# Set problem:
Render every entry verbatim.

# Data shown:
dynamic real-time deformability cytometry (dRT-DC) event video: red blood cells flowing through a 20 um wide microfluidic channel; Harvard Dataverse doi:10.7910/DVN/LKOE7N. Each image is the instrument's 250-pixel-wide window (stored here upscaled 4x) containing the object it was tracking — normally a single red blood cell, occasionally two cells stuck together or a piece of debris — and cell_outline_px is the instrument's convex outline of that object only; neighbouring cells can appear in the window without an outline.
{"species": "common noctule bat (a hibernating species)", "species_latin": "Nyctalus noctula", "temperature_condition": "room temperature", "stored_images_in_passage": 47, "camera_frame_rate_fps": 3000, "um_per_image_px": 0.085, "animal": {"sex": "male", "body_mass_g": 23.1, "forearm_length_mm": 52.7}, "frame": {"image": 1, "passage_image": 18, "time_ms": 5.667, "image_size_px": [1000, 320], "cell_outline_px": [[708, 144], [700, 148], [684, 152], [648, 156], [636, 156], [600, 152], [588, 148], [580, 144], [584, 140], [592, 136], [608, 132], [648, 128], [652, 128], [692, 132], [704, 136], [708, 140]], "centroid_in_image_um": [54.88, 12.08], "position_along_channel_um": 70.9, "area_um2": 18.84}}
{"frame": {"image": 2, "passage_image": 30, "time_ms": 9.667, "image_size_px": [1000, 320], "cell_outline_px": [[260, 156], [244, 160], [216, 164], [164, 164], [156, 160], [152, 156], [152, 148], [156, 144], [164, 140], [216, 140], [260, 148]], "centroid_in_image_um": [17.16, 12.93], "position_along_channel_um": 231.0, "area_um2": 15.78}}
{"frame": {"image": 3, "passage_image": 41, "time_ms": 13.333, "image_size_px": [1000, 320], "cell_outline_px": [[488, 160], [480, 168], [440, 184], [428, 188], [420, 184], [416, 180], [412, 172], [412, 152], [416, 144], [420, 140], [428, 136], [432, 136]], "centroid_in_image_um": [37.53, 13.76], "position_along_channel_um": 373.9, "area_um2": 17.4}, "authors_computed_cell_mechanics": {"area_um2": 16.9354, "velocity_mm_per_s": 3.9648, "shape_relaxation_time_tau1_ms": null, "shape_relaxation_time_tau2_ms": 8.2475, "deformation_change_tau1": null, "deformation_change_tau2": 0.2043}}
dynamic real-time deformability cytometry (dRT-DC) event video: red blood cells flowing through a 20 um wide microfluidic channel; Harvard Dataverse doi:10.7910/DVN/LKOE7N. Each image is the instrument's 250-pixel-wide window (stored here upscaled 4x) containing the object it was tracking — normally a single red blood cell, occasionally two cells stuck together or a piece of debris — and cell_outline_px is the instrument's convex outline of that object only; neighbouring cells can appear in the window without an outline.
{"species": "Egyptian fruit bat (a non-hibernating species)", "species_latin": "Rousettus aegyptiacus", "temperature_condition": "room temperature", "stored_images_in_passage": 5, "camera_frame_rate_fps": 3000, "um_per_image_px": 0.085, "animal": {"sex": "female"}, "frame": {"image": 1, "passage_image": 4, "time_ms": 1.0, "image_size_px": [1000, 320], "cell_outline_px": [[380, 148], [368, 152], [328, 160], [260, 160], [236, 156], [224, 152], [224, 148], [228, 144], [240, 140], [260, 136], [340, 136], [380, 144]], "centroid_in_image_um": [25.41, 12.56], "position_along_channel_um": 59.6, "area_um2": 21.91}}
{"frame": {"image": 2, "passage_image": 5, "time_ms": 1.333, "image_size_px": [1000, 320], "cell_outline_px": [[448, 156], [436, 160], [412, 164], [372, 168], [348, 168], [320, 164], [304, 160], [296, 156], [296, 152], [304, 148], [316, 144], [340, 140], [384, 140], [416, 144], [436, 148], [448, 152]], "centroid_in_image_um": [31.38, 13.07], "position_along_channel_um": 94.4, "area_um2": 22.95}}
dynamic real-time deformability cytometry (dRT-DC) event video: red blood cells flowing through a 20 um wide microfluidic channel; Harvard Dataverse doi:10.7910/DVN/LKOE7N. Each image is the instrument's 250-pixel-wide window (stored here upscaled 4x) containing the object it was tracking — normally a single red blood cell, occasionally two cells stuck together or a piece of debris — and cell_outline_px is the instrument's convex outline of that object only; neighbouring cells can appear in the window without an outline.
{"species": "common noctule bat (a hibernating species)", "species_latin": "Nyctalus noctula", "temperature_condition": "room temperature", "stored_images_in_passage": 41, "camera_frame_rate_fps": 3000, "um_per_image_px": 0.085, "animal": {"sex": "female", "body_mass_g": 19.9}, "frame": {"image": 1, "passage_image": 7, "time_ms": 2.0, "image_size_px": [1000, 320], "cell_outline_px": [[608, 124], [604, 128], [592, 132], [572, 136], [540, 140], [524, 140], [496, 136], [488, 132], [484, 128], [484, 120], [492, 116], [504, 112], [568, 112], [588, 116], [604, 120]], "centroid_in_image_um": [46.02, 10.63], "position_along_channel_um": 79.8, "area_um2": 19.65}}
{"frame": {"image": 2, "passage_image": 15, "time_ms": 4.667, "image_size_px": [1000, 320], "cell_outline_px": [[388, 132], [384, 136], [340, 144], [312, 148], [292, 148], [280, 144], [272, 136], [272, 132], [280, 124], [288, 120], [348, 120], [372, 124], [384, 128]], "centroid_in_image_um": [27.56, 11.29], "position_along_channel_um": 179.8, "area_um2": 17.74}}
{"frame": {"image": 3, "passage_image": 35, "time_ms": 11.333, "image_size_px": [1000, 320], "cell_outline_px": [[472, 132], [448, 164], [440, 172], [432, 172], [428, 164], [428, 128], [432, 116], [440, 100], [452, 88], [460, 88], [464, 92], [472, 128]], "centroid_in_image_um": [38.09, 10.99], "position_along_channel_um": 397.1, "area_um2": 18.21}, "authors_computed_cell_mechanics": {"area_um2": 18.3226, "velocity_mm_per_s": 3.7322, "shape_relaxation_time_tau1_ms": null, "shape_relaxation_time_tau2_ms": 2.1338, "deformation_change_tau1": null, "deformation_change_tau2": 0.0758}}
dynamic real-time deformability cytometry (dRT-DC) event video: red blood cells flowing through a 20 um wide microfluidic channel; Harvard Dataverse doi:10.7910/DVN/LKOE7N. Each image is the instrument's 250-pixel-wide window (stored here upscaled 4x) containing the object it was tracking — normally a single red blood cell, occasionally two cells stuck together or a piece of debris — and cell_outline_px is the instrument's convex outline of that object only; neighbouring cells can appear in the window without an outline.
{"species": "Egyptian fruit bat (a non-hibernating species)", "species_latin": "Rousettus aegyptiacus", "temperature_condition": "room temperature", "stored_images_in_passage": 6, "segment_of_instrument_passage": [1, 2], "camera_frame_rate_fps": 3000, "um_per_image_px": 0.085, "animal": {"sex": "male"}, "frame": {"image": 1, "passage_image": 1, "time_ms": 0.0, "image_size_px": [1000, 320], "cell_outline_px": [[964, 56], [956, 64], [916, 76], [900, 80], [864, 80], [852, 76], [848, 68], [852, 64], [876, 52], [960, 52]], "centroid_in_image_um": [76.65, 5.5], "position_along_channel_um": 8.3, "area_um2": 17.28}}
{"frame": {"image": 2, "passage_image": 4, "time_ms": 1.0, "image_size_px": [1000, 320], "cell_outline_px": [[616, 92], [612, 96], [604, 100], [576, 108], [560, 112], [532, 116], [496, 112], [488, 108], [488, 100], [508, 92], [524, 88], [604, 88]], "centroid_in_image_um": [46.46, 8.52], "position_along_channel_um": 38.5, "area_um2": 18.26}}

# Result for this exercise:
dynamic real-time deformability cytometry (dRT-DC) event video: red blood cells flowing through a 20 um wide microfluidic channel; Harvard Dataverse doi:10.7910/DVN/LKOE7N. Each image is the instrument's 250-pixel-wide window (stored here upscaled 4x) containing the object it was tracking — normally a single red blood cell, occasionally two cells stuck together or a piece of debris — and cell_outline_px is the instrument's convex outline of that object only; neighbouring cells can appear in the window without an outline.
{"species": "common noctule bat (a hibernating species)", "species_latin": "Nyctalus noctula", "temperature_condition": "room temperature", "stored_images_in_passage": 47, "camera_frame_rate_fps": 3000, "um_per_image_px": 0.085, "animal": {"sex": "male", "body_mass_g": 23.1, "forearm_length_mm": 52.7}, "frame": {"image": 1, "passage_image": 18, "time_ms": 5.667, "image_size_px": [1000, 320], "cell_outline_px": [[708, 144], [700, 148], [684, 152], [648, 156], [636, 156], [600, 152], [588, 148], [580, 144], [584, 140], [592, 136], [608, 132], [648, 128], [652, 128], [692, 132], [704, 136], [708, 140]], "centroid_in_image_um": [54.88, 12.08], "position_along_channel_um": 70.9, "area_um2": 18.84}}
{"frame": {"image": 2, "passage_image": 30, "time_ms": 9.667, "image_size_px": [1000, 320], "cell_outline_px": [[260, 156], [244, 160], [216, 164], [164, 164], [156, 160], [152, 156], [152, 148], [156, 144], [164, 140], [216, 140], [260, 148]], "centroid_in_image_um": [17.16, 12.93], "position_along_channel_um": 231.0, "area_um2": 15.78}}
{"frame": {"image": 3, "passage_image": 41, "time_ms": 13.333, "image_size_px": [1000, 320], "cell_outline_px": [[488, 160], [480, 168], [440, 184], [428, 188], [420, 184], [416, 180], [412, 172], [412, 152], [416, 144], [420, 140], [428, 136], [432, 136]], "centroid_in_image_um": [37.53, 13.76], "position_along_channel_um": 373.9, "area_um2": 17.4}, "authors_computed_cell_mechanics": {"area_um2": 16.9354, "velocity_mm_per_s": 3.9648, "shape_relaxation_time_tau1_ms": null, "shape_relaxation_time_tau2_ms": 8.2475, "deformation_change_tau1": null, "deformation_change_tau2": 0.2043}}
dynamic real-time deformability cytometry (dRT-DC) event video: red blood cells flowing through a 20 um wide microfluidic channel; Harvard Dataverse doi:10.7910/DVN/LKOE7N. Each image is the instrument's 250-pixel-wide window (stored here upscaled 4x) containing the object it was tracking — normally a single red blood cell, occasionally two cells stuck together or a piece of debris — and cell_outline_px is the instrument's convex outline of that object only; neighbouring cells can appear in the window without an outline.
{"species": "Egyptian fruit bat (a non-hibernating species)", "species_latin": "Rousettus aegyptiacus", "temperature_condition": "room temperature", "stored_images_in_passage": 5, "camera_frame_rate_fps": 3000, "um_per_image_px": 0.085, "animal": {"sex": "female"}, "frame": {"image": 1, "passage_image": 4, "time_ms": 1.0, "image_size_px": [1000, 320], "cell_outline_px": [[380, 148], [368, 152], [328, 160], [260, 160], [236, 156], [224, 152], [224, 148], [228, 144], [240, 140], [260, 136], [340, 136], [380, 144]], "centroid_in_image_um": [25.41, 12.56], "position_along_channel_um": 59.6, "area_um2": 21.91}}
{"frame": {"image": 2, "passage_image": 5, "time_ms": 1.333, "image_size_px": [1000, 320], "cell_outline_px": [[448, 156], [436, 160], [412, 164], [372, 168], [348, 168], [320, 164], [304, 160], [296, 156], [296, 152], [304, 148], [316, 144], [340, 140], [384, 140], [416, 144], [436, 148], [448, 152]], "centroid_in_image_um": [31.38, 13.07], "position_along_channel_um": 94.4, "area_um2": 22.95}}
dynamic real-time deformability cytometry (dRT-DC) event video: red blood cells flowing through a 20 um wide microfluidic channel; Harvard Dataverse doi:10.7910/DVN/LKOE7N. Each image is the instrument's 250-pixel-wide window (stored here upscaled 4x) containing the object it was tracking — normally a single red blood cell, occasionally two cells stuck together or a piece of debris — and cell_outline_px is the instrument's convex outline of that object only; neighbouring cells can appear in the window without an outline.
{"species": "common noctule bat (a hibernating species)", "species_latin": "Nyctalus noctula", "temperature_condition": "room temperature", "stored_images_in_passage": 41, "camera_frame_rate_fps": 3000, "um_per_image_px": 0.085, "animal": {"sex": "female", "body_mass_g": 19.9}, "frame": {"image": 1, "passage_image": 7, "time_ms": 2.0, "image_size_px": [1000, 320], "cell_outline_px": [[608, 124], [604, 128], [592, 132], [572, 136], [540, 140], [524, 140], [496, 136], [488, 132], [484, 128], [484, 120], [492, 116], [504, 112], [568, 112], [588, 116], [604, 120]], "centroid_in_image_um": [46.02, 10.63], "position_along_channel_um": 79.8, "area_um2": 19.65}}
{"frame": {"image": 2, "passage_image": 15, "time_ms": 4.667, "image_size_px": [1000, 320], "cell_outline_px": [[388, 132], [384, 136], [340, 144], [312, 148], [292, 148], [280, 144], [272, 136], [272, 132], [280, 124], [288, 120], [348, 120], [372, 124], [384, 128]], "centroid_in_image_um": [27.56, 11.29], "position_along_channel_um": 179.8, "area_um2": 17.74}}
{"frame": {"image": 3, "passage_image": 35, "time_ms": 11.333, "image_size_px": [1000, 320], "cell_outline_px": [[472, 132], [448, 164], [440, 172], [432, 172], [428, 164], [428, 128], [432, 116], [440, 100], [452, 88], [460, 88], [464, 92], [472, 128]], "centroid_in_image_um": [38.09, 10.99], "position_along_channel_um": 397.1, "area_um2": 18.21}, "authors_computed_cell_mechanics": {"area_um2": 18.3226, "velocity_mm_per_s": 3.7322, "shape_relaxation_time_tau1_ms": null, "shape_relaxation_time_tau2_ms": 2.1338, "deformation_change_tau1": null, "deformation_change_tau2": 0.0758}}
dynamic real-time deformability cytometry (dRT-DC) event video: red blood cells flowing through a 20 um wide microfluidic channel; Harvard Dataverse doi:10.7910/DVN/LKOE7N. Each image is the instrument's 250-pixel-wide window (stored here upscaled 4x) containing the object it was tracking — normally a single red blood cell, occasionally two cells stuck together or a piece of debris — and cell_outline_px is the instrument's convex outline of that object only; neighbouring cells can appear in the window without an outline.
{"species": "Egyptian fruit bat (a non-hibernating species)", "species_latin": "Rousettus aegyptiacus", "temperature_condition": "room temperature", "stored_images_in_passage": 6, "segment_of_instrument_passage": [1, 2], "camera_frame_rate_fps": 3000, "um_per_image_px": 0.085, "animal": {"sex": "male"}, "frame": {"image": 1, "passage_image": 1, "time_ms": 0.0, "image_size_px": [1000, 320], "cell_outline_px": [[964, 56], [956, 64], [916, 76], [900, 80], [864, 80], [852, 76], [848, 68], [852, 64], [876, 52], [960, 52]], "centroid_in_image_um": [76.65, 5.5], "position_along_channel_um": 8.3, "area_um2": 17.28}}
{"frame": {"image": 2, "passage_image": 4, "time_ms": 1.0, "image_size_px": [1000, 320], "cell_outline_px": [[616, 92], [612, 96], [604, 100], [576, 108], [560, 112], [532, 116], [496, 112], [488, 108], [488, 100], [508, 92], [524, 88], [604, 88]], "centroid_in_image_um": [46.46, 8.52], "position_along_channel_um": 38.5, "area_um2": 18.26}}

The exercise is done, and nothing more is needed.